Как развести костёр?
Какие ягоды съедобны, а какие ядовиты?
Кому можно доверять?
Никому. Никому нельзя. Постоянная бдительность. Выслушав ответы, он отпускал её — и ни слова не говорил о тренировках наутро. Когда она сама спрашивала его об Играх, он молчал или уходил от темы. На все "А что, если..." у него был один ответ: "Тебя не выберут".
И всё же...
"Нимфадора Тонкс!" — странное имя, прозвучавшее ещё страннее голосом Златопуста Локонса с его капитолийским акцентом.
Грюм понятия не имел, что оно означает и как правильно произносится, поэтому звал её Тонкс — по фамилии её настоящего отца, восемнадцатилетнего юноши Теда Тонкса, чьё имя Локонс так же бодро и весело произнёс шестнадцать лет назад — и этим обрёк его на смерть на арене. Невеста Теда, глубоко беременная на момент Жатвы, угасла почти сразу после родов, успев дать дочери имя, но не успев её воспитать; эту роль, не сумев сохранить жизнь настоящим родителям Тонкс, взял на себя Грюм.

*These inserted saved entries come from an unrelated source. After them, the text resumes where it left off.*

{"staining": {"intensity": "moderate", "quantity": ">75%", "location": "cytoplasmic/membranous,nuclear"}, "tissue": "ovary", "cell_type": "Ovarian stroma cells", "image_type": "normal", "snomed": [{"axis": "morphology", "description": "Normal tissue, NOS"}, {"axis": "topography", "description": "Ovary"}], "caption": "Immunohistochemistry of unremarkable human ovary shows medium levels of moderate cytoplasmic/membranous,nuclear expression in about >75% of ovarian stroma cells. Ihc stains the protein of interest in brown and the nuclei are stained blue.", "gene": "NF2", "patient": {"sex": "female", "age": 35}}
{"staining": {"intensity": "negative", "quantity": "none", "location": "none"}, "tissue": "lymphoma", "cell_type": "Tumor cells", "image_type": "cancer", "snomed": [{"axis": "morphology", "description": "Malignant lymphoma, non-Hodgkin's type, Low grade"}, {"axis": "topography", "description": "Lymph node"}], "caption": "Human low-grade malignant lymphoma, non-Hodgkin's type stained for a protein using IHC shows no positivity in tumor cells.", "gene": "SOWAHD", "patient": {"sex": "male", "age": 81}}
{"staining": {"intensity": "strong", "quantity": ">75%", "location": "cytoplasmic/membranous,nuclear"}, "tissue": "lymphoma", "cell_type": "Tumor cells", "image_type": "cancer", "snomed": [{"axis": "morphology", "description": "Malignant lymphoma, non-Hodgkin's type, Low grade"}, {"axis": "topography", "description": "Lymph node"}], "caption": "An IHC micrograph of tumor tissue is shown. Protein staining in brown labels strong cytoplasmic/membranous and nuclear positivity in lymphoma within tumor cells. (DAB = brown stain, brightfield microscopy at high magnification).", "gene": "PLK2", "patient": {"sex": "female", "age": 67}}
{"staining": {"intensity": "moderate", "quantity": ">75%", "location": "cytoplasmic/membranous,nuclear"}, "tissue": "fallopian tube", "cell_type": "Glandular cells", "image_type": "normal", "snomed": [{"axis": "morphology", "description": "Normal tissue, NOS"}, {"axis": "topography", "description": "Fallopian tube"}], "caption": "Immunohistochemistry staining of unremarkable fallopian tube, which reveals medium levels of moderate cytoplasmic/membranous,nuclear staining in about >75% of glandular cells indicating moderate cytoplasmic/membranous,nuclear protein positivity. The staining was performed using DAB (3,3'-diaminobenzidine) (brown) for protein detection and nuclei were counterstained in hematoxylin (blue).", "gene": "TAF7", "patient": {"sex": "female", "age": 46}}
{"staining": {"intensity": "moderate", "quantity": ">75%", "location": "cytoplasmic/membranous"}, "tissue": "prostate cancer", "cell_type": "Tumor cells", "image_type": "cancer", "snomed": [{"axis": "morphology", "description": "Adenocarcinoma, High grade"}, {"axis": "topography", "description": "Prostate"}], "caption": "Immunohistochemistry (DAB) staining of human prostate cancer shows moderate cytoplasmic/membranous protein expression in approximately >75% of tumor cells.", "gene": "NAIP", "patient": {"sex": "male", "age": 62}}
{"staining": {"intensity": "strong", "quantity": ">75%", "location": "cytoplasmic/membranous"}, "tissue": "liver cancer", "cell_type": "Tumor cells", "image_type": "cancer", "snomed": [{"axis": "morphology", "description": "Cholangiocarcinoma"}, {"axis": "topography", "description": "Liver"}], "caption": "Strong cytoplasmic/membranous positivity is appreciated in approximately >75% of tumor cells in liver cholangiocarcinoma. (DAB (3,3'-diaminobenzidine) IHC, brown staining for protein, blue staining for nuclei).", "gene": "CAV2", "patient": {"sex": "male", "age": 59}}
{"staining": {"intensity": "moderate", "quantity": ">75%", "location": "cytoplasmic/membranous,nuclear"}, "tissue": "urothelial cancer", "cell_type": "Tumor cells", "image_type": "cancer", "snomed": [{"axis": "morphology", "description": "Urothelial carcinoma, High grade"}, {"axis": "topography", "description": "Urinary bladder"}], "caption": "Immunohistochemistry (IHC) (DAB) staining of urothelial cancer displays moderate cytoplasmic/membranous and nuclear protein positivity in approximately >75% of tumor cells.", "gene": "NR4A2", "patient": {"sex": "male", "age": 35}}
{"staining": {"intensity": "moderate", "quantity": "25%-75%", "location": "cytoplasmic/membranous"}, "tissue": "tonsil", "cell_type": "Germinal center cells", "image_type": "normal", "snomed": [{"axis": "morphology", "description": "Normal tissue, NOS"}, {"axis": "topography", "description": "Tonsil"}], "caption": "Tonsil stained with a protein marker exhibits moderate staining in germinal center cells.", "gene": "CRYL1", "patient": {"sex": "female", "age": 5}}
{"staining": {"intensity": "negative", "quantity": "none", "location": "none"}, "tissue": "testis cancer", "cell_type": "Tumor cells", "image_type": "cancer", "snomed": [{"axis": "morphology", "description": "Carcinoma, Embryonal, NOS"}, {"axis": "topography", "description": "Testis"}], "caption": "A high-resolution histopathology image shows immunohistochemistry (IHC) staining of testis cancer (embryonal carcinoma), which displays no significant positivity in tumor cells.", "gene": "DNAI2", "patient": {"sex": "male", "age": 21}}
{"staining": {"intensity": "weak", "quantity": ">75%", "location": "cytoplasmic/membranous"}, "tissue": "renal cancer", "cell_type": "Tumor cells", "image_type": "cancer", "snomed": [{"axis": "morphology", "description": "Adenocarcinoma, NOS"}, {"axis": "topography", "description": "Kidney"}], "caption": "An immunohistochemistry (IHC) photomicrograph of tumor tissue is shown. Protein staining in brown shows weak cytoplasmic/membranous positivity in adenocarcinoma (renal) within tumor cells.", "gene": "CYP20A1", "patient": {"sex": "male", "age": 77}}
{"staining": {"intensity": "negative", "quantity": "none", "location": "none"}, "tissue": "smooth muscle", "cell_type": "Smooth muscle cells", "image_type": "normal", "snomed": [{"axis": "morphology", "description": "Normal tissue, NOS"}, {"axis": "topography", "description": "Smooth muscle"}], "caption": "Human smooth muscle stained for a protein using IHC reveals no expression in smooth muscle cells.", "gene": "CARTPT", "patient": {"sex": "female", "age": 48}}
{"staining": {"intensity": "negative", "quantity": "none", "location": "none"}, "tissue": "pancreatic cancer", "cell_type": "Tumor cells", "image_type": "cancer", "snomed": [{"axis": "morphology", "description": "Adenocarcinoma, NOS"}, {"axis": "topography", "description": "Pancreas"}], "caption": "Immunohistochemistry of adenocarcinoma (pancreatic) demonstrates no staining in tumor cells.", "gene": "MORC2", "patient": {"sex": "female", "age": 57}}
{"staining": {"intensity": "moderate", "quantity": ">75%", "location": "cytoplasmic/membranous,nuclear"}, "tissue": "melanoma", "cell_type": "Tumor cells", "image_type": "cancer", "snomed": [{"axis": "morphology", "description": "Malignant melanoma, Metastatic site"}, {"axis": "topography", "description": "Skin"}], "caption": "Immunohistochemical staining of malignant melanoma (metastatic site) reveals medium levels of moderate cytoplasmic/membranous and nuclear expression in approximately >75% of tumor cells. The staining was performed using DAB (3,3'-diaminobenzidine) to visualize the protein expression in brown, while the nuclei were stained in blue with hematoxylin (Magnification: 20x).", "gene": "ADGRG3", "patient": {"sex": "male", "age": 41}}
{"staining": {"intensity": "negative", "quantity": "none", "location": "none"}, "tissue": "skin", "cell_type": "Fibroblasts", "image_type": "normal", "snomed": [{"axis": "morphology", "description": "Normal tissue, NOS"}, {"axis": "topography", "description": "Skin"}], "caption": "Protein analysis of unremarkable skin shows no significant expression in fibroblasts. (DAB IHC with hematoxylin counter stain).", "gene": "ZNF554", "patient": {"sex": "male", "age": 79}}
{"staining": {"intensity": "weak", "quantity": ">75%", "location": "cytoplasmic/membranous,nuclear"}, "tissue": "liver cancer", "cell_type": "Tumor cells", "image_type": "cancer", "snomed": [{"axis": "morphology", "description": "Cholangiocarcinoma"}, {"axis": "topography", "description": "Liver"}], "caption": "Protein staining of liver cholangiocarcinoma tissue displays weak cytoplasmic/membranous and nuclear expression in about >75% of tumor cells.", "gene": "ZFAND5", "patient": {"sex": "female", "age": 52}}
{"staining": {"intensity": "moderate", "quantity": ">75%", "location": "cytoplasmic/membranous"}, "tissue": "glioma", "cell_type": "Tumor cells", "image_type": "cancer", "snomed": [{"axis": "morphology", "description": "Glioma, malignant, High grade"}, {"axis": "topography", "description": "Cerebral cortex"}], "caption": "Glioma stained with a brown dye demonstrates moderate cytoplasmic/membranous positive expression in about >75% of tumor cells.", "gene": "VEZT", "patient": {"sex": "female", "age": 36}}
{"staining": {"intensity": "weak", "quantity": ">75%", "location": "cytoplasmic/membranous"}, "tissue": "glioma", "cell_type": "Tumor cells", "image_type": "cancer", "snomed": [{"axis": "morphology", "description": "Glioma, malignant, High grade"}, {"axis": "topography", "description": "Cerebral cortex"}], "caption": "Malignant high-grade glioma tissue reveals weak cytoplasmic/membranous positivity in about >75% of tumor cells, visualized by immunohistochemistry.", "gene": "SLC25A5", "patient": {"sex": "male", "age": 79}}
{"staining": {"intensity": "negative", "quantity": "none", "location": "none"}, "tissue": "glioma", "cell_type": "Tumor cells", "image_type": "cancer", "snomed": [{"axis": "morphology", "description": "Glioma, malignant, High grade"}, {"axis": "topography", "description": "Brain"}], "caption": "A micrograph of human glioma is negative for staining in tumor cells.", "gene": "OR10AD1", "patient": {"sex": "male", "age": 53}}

В их странной семье Игры были табу. Каждый раз, уезжая в Капитолий, он брал её за плечи и просил поклясться, что она не будет смотреть. Тонкс клялась, хотя он по-прежнему не был уверен, что она выполняла эту клятву. Невозможно было пропустить что-то столь масштабное, когда ходишь в школу: все только и говорят о событиях Игр, болеют за своих, а потом плачут, когда их убивают. Если повезёт, то в первый же день, если не очень — промучаются дольше, весь дистрикт отравляя пустой надеждой. Чудес не бывает. Бог исчерпал свой лимит для Десятого дистрикта тридцать лет назад. Если бы их просто расстреливали прямо на сцене, было бы проще. Но проще ли?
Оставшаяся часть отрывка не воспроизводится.